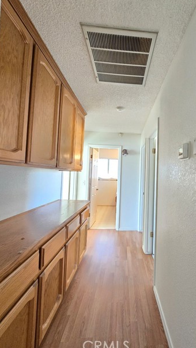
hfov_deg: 68.0
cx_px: 135
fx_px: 139
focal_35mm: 15
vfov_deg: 103.0
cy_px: 170
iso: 500
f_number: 2.2
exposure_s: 1/60
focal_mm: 2.2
○ ○ ○ ○ ○ ○ ○
## Assignment
Your reply must match the data above line for line, except that it holds no pictures.

## Answer for this exercise
hfov_deg: 68.0
cx_px: 135
fx_px: 139
focal_35mm: 15
vfov_deg: 103.0
cy_px: 170
iso: 500
f_number: 2.2
exposure_s: 1/60
focal_mm: 2.2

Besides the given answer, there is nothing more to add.